The stunned quorum president hesitated as he formulated his reply. I had a prayer in my heart that he would be able to answer the question. He finally responded, “The worth of a soul is its capacity to become as God.” (Thomas S. Monson, “Our Sacred Priesthood Trust,” Ensign, May 2006, 56)

Being a teenager seems like everything when it’s happening, but when it’s over, it seems like a very short time—a time when we either prepared for the blessings and responsibilities of adulthood or we wasted time, thinking that just being a teenager was all that mattered. This life is the same way. We can either choose to prepare for the eternal adulthood—being like God—or we can be absorbed in mortality, thinking that this life is what matters.

So what does matter? Remembering the worth of your immortal soul, and preparing for the life to come. In this life, there are many ways we can prepare. We can take advantage of the Atonement of Jesus Christ. He paid the price for your otherwise-impossible destiny—will you do what it takes to reach it? We can learn to know personally our Heavenly Father and our Savior. We can repent, pray, read scriptures, listen to our leaders, and control ourselves.

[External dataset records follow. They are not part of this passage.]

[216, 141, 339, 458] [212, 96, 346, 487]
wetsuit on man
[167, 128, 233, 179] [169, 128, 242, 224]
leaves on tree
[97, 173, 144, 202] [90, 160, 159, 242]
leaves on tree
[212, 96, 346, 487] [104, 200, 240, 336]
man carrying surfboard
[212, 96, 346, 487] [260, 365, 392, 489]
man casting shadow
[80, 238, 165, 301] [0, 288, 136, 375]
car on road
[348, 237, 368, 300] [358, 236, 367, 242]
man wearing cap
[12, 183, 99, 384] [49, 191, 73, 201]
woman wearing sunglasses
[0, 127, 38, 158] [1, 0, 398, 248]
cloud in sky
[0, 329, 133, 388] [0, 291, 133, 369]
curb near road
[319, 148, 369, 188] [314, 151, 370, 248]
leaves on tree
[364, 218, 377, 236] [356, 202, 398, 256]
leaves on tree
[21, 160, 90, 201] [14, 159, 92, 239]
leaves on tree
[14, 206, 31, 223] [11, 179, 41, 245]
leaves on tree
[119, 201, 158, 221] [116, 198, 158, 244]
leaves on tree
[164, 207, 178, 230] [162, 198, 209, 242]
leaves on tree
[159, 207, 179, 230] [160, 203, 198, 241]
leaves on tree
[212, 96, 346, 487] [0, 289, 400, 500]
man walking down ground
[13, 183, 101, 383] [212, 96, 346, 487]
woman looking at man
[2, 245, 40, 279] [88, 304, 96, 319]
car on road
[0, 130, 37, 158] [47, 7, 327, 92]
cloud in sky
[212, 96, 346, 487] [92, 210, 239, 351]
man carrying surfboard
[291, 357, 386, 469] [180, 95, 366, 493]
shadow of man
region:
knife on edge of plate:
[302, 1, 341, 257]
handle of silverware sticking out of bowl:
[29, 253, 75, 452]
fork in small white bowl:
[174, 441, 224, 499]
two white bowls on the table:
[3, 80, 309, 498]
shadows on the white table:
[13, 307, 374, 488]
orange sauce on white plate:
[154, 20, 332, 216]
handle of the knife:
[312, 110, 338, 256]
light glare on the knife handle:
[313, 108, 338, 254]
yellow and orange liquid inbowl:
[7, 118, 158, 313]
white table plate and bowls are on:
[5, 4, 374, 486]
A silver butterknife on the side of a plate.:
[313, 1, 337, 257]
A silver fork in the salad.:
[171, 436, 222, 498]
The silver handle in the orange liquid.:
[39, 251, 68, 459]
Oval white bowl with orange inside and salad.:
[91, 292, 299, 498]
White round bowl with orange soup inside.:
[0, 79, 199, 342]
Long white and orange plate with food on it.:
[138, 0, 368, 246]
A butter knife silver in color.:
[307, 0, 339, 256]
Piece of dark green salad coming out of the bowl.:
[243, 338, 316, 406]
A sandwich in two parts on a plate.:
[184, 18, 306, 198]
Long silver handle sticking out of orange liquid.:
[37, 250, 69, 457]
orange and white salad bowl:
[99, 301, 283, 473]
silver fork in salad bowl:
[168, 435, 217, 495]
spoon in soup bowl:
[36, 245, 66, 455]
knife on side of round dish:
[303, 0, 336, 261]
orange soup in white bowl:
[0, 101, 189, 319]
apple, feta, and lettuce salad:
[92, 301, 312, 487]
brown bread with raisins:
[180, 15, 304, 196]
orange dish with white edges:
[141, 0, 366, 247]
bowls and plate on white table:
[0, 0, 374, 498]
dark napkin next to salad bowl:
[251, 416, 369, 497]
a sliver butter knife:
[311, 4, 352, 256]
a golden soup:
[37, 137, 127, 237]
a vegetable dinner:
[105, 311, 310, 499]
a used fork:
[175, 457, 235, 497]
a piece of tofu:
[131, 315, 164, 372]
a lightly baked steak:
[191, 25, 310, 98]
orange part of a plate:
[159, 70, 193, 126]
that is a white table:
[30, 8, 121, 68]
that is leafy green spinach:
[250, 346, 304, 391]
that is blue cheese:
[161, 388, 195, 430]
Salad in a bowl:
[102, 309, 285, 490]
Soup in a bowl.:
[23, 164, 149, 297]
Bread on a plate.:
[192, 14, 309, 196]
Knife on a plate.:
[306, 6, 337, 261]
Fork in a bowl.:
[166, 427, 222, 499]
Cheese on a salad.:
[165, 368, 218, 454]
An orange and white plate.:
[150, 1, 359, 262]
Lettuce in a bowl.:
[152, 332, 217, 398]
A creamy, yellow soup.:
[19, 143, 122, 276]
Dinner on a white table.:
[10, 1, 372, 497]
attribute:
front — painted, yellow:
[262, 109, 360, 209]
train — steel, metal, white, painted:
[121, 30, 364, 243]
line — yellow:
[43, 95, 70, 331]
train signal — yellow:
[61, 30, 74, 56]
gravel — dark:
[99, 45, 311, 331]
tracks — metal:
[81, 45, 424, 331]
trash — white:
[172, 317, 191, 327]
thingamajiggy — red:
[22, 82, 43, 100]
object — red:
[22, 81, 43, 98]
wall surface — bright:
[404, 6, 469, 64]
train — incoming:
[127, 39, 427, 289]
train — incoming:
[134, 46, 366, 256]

While the hope and destiny of every human being is great, the things that will bring that destiny into view are usually simple, sometimes tedious, and never glamorous. They are the little things we do every day, like praying meaningfully, repenting of smaller or larger sins, and going to Mormon Church meetings. But these small things are what bring about the miracles necessary to grow to be closer to and more like Heavenly Father. Daily devotion to doing the right is what brings a powerful testimony and witness from the Holy Ghost. Worthiness brings the blessings of eternity promised when we keep our covenants. Repentance allows the miraculous atonement really work in us, to clean us from sin and let God forget our wrongs.

In this time of making choices, as in mortal life, we choose what we will be. We choose whether to be morally clean adults, blessed by covenants and service. We choose whether we will become like God after this mortal life. At this time, remember what you are worth. Remember not to throw yourself away in the darkness of a tough decision. There is light in keeping an eternal perspective.